O Reino de Deus, portanto, é uma indústria que fabrica pessoas de verdade, como deveriam ser, ou seja, gente gentil de coração, simpática de alma, humilde de espírito. Crente desta estirpe é quem o Pai procura para lhe adorar [Jo 4.23]. Ele não quer filactérios* alargados ou franjas alongadas [Mt 23:5], nem deseja orações na praça [Mt 6.5] ou jejuns inconsequentes [Mt 9.14,15]. Deus apenas caça, como um caçador de fato, pessoas que reconheceram sua condição precária e dependente de graça.

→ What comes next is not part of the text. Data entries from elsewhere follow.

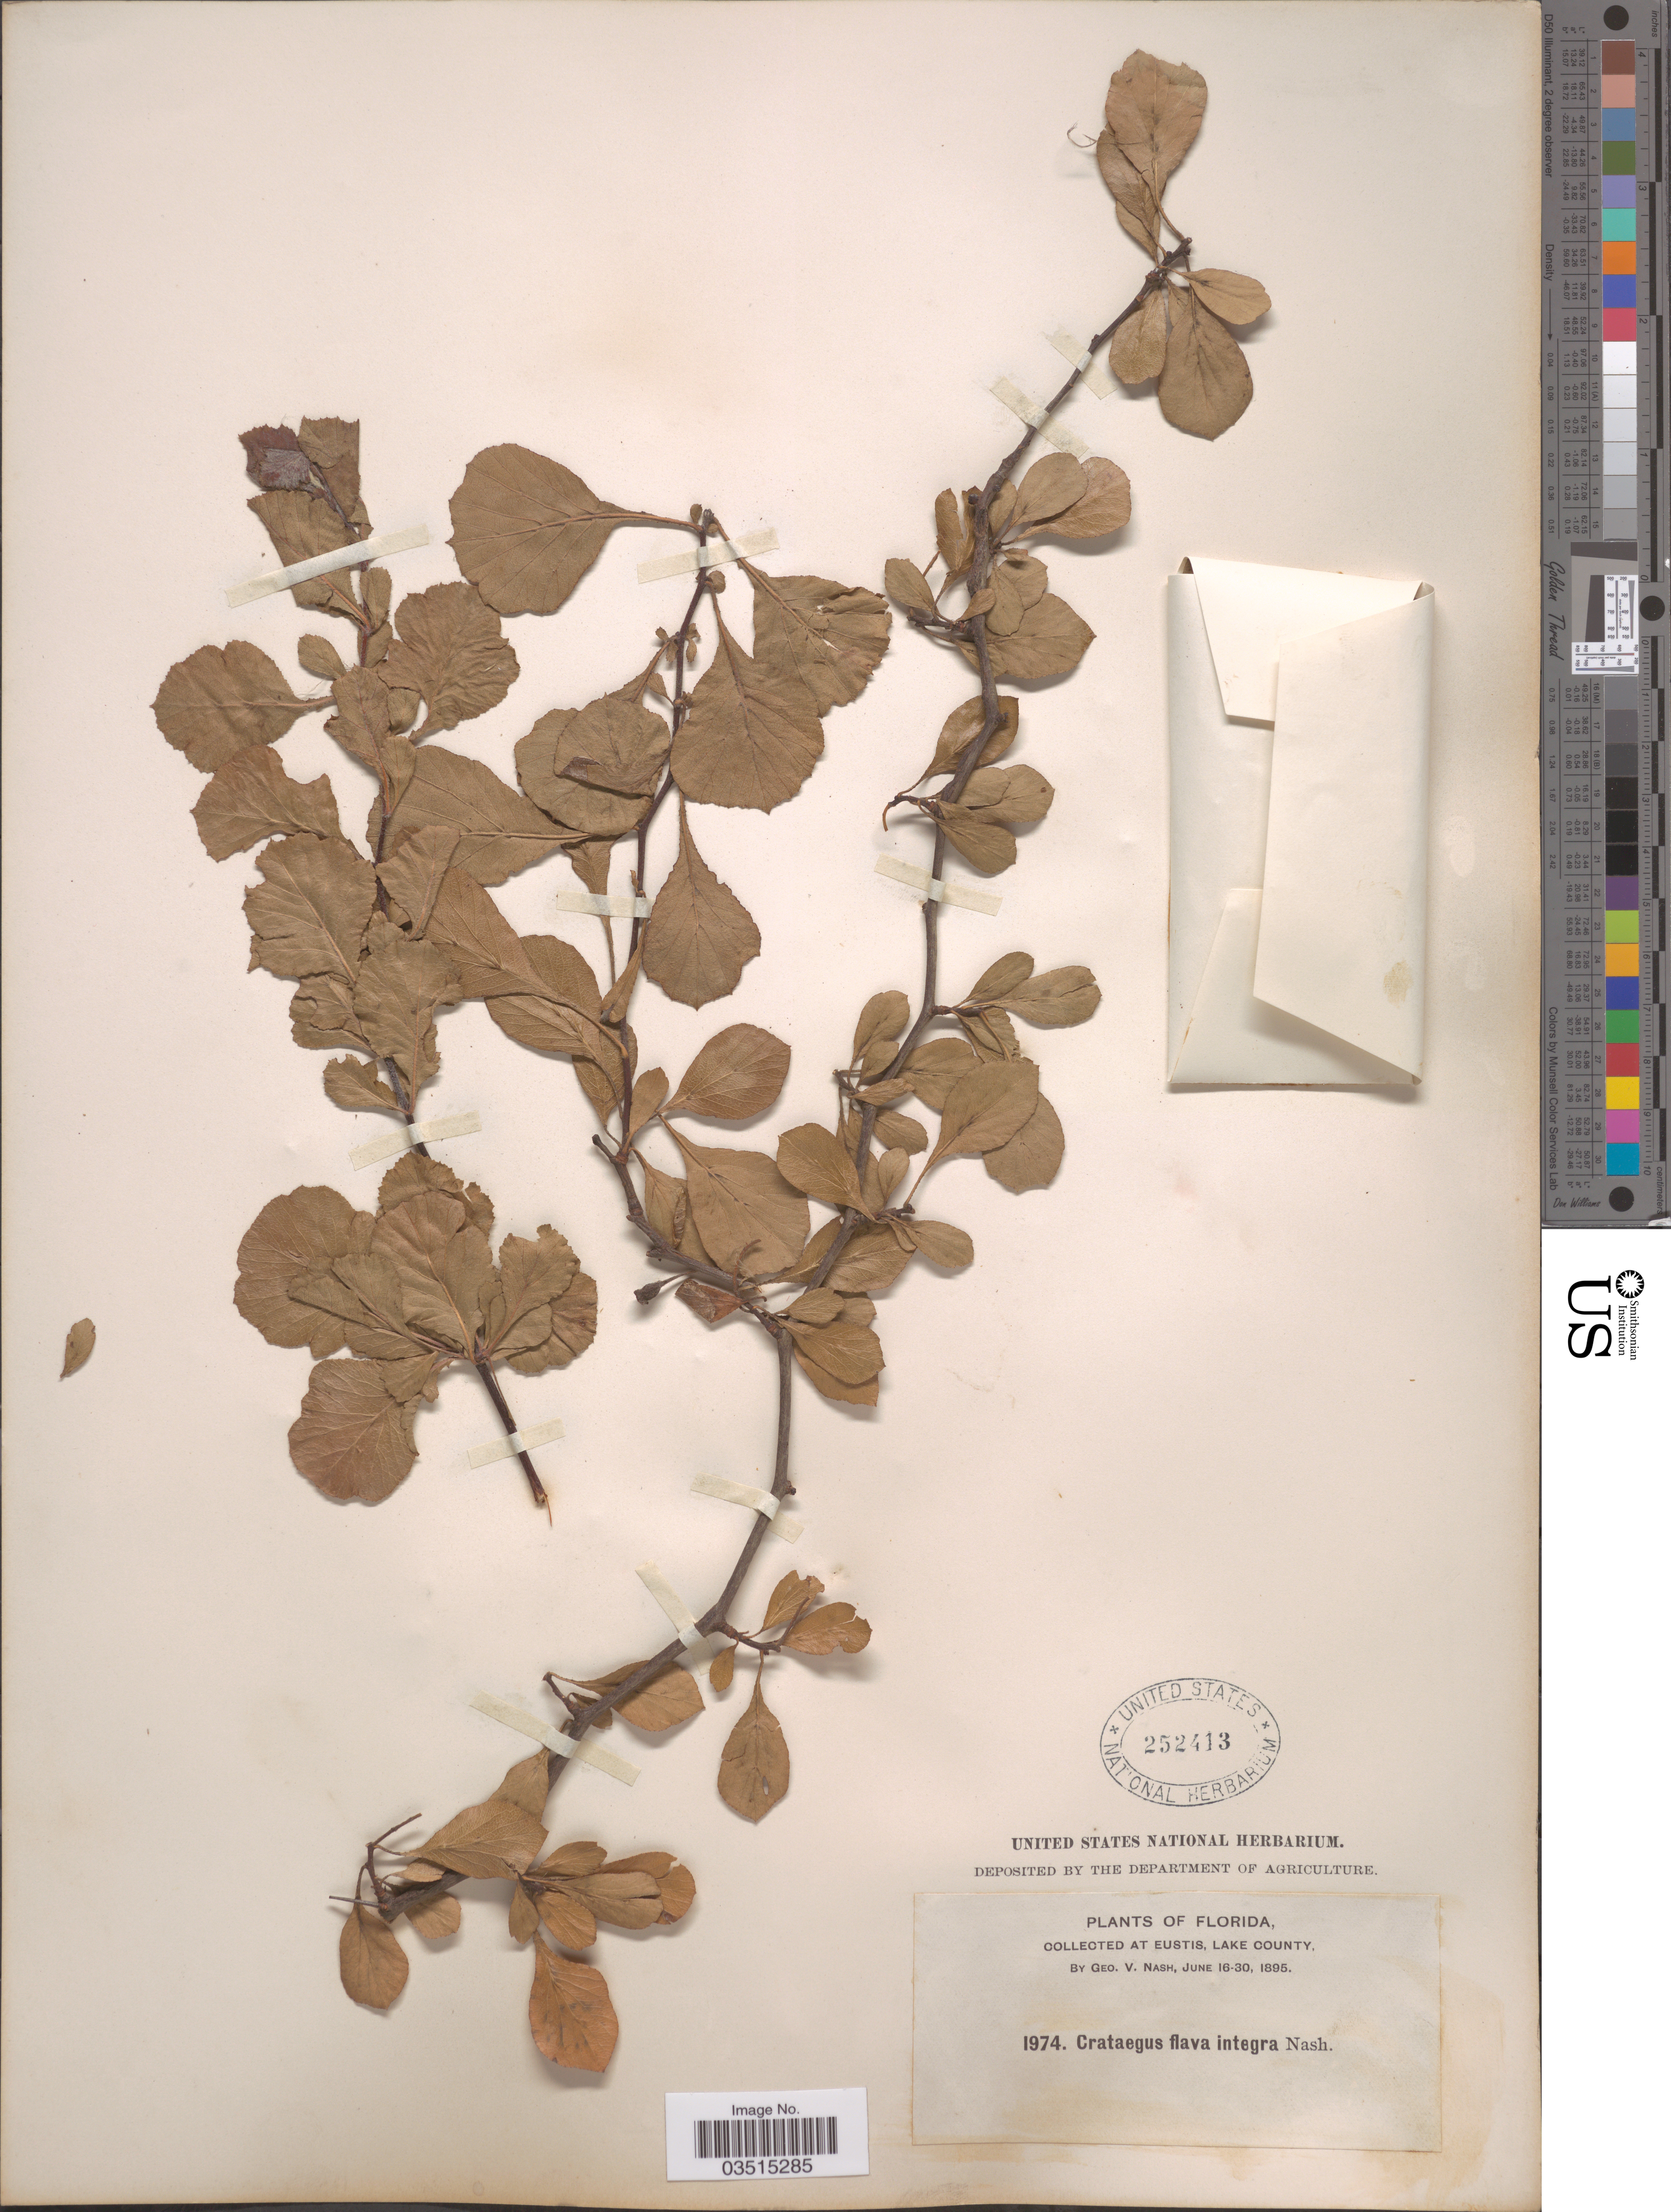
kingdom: Plantae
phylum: Tracheophyta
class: Magnoliopsida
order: Rosales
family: Rosaceae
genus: Crataegus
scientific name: Crataegus lassa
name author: Beadle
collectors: G. V. Nash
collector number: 1974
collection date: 1895-06-16/1895-06-30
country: United States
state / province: Florida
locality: Eustis, Lake County.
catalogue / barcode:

“Destransformar” o super-homem, então, é uma ação espiritual das boas novas, que traz consigo implicações de vida prática e conceitual. Ser formado do pó da terra não é uma composição química muito superior nessa terra. Que lembremo-nos disso pelo menos na hora de morrer, e que batamos no peito hoje, não com o significado pejorativo da atualidade, mas com a compreensão histórica do publicano frente à do fariseu [Lc 18.9-14], que o fez assumir sua posição de pecador, obtendo assim o Reino dos Céus e sua, enfim, glória e exaltação [Mt 5.3].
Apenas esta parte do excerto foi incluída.